It is the result of "profound" changes in fuel delivery systems, says Daniel Lundberg, publisher of the Lundberg Letter, a widely respected oil industry newsletter. He says there is more than enough home heating oil on hand, because of the comparatively mild winter, and much of that fuel is virtually interchangeable with diesel.

But the National Association of Truck Stop Operators (NATSO) and other organizations serving the trucking industry say truckers can't get enough diesel fuel.

When gasoline and diesel fuel were mor plentiful, Mr. Lundberg explains, it took only a phone call from a retail dealer to get immediate delivery of whatever he needed. But with the appearances of shortages, this entire delivery system changed.

The more sporadic, but frequent, fuel deliveries of the past have given way to more tightly scheduled and less-frequent deliveries, Mr. Lunderberg says. Thus, while gasoline and diesel fuel stocks are high and actual shortages virtually nonexistent, lines in California, New York, New Jersey, and other states have not altogether disappeared.

Ironically, the high prices of diesel fuel and, to some extent, gasoline, also are contributing to the lack of availability in some cases, he says. Typically, truckers try to buy diesel at the best price, especially those who drive their own rigs, and the "low-priced" stations are likely to run out the sonnest. Truckers accustomed to buying their fuel at these stops are more likely to find the pumps temporarily closed than in the past.

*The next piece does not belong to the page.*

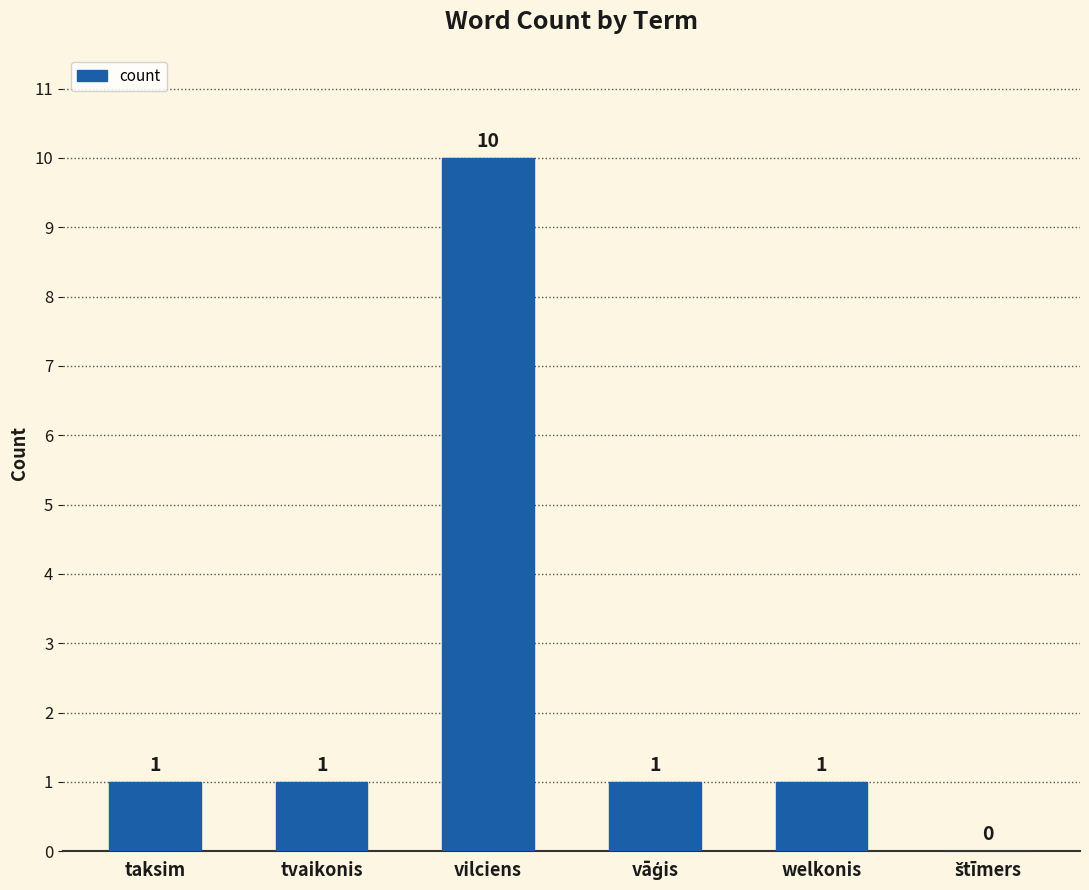

Are the bars horizontal?

No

According to the American trucking Association (ATA) in Washington, the price of diesel fuel has shot up from a nationwide average last Dec. 1 of $1.02 a gallon to nearly $1.11 a gallon as of Feb. 19 -- a jump that approximates and, in some instances, exceeds the dramatic rise in gasoline prices.

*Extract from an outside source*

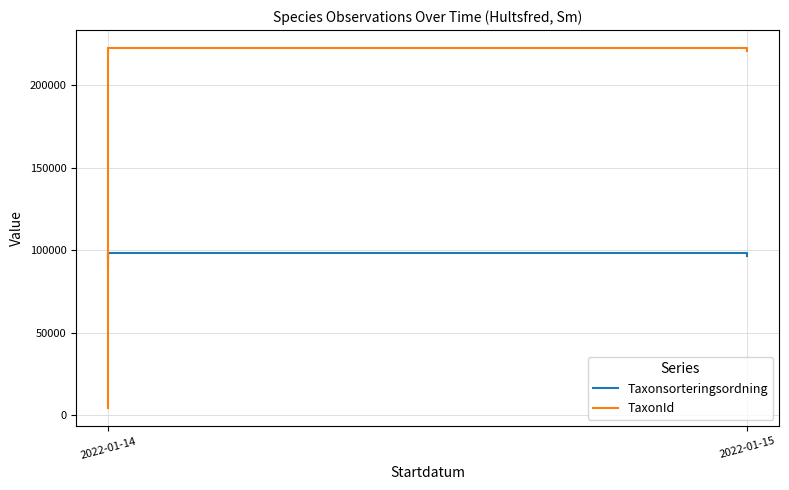

Is the value of TaxonId at 2022-01-14 greater than the value of Taxonsorteringsordning at 2022-01-14?

No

A major reason why diesel prices -- generally a good deal lower than gasoline prices -- now are often going up faster than gasoline prices -- now are often going up faster than gasoline is that diesel prices are not "controlled" by the US Department of Energy (DOE) the way prices for gasoline are at the retail level.

But Lorraine Woehrle, a spokesman for the NATSO, says. "The truck stop operators are not getting enough [diesel] to sell."

She also maintains that "there is almost an instinctive feeling that something is bound to happen this summer" -- meaning that much more severe shortages may occur.

Last spring and summer, truckers and bus companies were as pinched by fuel shortages as a large percentage of the nation's motorists. Many truckers took their rigs off the road to protest both the unavailability and the high price of diesel fuel.

In a subsequent report, the DOE blamed its own regulations -- not the Iranian oil cutoff -- for a large portion of the shortage last spring.

This year a major increase in mass transportation ridership may add to shortages. Trailways Inc. reports that bus ridership, apart from charters,was up by more than 600,000 people from 1979 over 1978 -- and the trend is continuing.